• What the task requires
The lines wanted are those in the data below that include "Emissionen".

BEGIN Dataset records

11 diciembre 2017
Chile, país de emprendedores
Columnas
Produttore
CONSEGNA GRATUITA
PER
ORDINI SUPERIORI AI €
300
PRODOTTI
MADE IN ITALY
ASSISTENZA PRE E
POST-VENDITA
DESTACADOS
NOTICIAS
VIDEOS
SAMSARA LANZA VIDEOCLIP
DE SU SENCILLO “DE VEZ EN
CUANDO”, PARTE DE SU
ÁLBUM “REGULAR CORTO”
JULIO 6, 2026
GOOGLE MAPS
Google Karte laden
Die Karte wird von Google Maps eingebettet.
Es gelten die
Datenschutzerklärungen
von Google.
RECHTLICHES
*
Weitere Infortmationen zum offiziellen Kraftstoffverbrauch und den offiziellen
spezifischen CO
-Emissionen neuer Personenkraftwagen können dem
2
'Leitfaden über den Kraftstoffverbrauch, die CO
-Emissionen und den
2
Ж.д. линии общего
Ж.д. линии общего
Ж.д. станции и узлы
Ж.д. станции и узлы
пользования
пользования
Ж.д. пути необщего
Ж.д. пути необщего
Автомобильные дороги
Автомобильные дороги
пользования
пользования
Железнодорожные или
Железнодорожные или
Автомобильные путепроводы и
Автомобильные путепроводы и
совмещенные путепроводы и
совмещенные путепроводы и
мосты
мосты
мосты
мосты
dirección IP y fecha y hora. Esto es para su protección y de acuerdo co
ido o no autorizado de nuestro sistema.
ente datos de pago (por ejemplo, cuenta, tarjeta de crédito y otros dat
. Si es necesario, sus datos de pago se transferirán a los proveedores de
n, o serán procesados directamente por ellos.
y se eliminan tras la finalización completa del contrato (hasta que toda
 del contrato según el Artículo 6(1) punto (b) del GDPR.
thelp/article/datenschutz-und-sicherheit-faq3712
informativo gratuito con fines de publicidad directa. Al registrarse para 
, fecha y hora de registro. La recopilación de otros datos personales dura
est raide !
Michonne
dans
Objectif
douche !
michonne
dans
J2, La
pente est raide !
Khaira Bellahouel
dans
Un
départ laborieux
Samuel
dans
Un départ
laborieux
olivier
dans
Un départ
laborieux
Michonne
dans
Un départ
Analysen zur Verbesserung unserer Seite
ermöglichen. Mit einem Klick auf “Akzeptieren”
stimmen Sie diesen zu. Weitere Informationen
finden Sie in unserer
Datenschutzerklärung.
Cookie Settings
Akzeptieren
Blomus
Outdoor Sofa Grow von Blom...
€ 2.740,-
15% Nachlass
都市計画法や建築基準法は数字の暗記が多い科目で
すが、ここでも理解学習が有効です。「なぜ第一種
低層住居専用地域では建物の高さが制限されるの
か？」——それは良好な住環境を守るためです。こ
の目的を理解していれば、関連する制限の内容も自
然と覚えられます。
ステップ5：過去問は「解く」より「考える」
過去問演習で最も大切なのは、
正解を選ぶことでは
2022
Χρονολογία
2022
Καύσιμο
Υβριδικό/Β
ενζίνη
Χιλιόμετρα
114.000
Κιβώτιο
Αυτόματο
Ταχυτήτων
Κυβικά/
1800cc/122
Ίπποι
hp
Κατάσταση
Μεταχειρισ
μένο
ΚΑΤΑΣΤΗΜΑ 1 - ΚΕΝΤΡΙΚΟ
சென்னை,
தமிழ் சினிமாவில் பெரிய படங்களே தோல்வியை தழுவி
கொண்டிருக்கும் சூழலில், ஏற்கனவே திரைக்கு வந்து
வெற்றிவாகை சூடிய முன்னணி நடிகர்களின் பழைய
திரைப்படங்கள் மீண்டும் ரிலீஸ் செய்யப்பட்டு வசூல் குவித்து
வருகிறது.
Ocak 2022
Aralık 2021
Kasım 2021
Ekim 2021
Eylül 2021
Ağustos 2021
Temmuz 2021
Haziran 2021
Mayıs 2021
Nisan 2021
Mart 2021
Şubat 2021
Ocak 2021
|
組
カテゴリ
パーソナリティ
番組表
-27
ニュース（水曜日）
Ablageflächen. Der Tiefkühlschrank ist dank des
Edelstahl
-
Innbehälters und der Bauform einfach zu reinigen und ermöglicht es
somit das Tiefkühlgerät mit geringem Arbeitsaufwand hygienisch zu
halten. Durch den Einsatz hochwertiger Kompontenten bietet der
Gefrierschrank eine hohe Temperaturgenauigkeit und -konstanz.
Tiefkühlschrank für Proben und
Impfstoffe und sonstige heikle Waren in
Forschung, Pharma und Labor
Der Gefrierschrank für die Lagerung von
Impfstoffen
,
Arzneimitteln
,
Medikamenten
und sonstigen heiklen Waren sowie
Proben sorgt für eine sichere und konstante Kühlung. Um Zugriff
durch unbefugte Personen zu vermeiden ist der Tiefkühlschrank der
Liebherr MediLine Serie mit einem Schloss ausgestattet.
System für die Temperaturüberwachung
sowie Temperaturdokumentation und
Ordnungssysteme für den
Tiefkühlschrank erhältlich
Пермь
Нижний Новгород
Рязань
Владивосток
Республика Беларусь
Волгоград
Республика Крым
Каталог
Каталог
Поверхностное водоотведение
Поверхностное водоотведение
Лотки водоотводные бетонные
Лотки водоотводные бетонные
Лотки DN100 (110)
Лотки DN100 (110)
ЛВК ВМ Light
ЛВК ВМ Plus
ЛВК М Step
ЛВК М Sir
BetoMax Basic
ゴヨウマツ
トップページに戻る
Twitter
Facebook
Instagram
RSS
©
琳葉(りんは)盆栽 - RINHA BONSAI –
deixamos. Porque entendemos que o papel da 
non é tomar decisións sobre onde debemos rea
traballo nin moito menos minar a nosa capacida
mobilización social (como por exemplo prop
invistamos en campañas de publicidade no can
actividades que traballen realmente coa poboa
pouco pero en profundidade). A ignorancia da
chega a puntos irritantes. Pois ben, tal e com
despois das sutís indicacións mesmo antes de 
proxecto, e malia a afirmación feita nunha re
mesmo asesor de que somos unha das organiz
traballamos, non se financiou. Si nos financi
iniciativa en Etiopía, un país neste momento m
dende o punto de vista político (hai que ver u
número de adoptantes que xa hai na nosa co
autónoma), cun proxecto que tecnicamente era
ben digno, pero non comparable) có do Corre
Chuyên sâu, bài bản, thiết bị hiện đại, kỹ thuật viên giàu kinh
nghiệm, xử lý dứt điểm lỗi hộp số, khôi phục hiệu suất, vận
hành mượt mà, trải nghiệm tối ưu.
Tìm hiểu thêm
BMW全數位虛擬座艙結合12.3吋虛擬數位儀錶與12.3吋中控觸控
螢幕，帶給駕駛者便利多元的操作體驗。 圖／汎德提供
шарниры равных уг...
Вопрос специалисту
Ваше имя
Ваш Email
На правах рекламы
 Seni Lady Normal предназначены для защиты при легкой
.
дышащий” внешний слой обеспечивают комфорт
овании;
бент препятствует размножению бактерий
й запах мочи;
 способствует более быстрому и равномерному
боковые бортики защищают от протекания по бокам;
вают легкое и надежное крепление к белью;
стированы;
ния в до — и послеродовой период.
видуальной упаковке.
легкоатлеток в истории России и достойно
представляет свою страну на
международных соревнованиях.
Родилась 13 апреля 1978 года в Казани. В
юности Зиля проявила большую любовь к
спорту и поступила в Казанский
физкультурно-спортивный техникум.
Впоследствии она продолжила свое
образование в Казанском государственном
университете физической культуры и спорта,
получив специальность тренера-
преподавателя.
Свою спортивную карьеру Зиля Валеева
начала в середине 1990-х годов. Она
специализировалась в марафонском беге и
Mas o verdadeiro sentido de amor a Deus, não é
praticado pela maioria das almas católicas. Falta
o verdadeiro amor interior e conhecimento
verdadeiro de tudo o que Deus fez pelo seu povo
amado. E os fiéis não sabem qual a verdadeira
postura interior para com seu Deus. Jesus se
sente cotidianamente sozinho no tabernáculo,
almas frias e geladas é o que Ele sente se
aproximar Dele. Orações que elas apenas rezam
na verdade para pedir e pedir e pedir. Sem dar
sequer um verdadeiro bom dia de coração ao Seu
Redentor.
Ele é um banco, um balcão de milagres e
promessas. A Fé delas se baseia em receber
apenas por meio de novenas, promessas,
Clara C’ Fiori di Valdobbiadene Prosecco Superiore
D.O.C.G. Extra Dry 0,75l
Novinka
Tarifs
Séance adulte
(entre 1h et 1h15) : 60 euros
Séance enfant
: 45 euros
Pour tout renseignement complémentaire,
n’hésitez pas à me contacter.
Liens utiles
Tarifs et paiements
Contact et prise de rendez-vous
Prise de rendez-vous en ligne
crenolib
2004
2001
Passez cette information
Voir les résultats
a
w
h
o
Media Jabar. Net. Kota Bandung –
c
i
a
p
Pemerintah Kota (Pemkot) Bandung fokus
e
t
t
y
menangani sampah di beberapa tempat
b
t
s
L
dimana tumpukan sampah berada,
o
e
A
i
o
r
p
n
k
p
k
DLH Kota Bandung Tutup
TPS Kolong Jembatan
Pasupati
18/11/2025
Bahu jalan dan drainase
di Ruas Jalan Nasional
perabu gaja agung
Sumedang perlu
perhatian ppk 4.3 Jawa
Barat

END Dataset records

• Task response
-Emissionen neuer Personenkraftwagen können dem
-Emissionen und den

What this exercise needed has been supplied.